Organizers from West Marin Community Services, who also led a silent walk on Inauguration Day in 2017, have revived a hotline launched during that era, where callers can confidentially report the presence of Immigration and Customs Enforcement officers. Dispatchers then mobilize a team of volunteers to verify its validity and, if an incident is confirmed, an immediate response group is activated to provide critical support to the affected family.

In the wetlands, the crunch of gravel underfoot gave way to the hush of grass as more than 100 people formed a circle in an open field, standing shoulder to shoulder under a scorching January sun. 

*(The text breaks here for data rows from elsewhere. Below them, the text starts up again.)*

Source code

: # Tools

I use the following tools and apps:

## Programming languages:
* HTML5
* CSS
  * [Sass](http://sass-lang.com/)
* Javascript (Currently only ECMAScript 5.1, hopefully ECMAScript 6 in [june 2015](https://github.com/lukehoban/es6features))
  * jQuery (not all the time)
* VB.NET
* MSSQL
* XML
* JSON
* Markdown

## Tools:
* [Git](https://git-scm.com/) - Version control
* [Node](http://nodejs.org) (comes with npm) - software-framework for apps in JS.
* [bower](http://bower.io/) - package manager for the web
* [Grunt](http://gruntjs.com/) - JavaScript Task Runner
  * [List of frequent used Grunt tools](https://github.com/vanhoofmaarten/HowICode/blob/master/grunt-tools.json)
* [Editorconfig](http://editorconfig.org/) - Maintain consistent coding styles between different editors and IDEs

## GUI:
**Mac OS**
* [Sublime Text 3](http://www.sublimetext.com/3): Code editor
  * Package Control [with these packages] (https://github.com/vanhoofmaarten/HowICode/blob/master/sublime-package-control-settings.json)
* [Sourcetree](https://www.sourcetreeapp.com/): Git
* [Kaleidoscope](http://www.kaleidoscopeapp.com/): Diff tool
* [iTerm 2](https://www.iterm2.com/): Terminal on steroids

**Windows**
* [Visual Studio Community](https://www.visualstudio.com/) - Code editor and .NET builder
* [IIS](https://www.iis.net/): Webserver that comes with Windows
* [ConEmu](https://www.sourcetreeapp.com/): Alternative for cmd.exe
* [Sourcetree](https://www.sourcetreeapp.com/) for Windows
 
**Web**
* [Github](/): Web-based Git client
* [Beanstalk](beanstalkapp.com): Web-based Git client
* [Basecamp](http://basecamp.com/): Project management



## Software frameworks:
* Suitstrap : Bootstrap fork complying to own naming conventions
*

Led by Carlos Porrata and Claire Peaslee, they passed around an eagle feather as a talking stick, each participant sharing the things they cherish and want to protect: “Biodiversity on planet earth;” “imagination, possibility and creative problem-solving;” “truth and love;” “these wetlands;” “un corazón, una familia, y una comunidad;” “recognition for my people;” “Land Back and reduce the wealth gap;” “intact families;” “no one is free until we are all free;” “realization that we are all relatives;” “recognition that we are all one with the creator;” “connection beyond today;” “children, cubs, saplings, sprouts, fledglings;” “comunidad unida nunca puede ser destruida.” 

Meanwhile, nearly 3,000 miles away in the Capitol rotunda, President Trump made some decidedly un-MLK-like remarks while delivering a forbidding 29-minute inaugural address laced with the same nativist rhetoric that defined his campaign.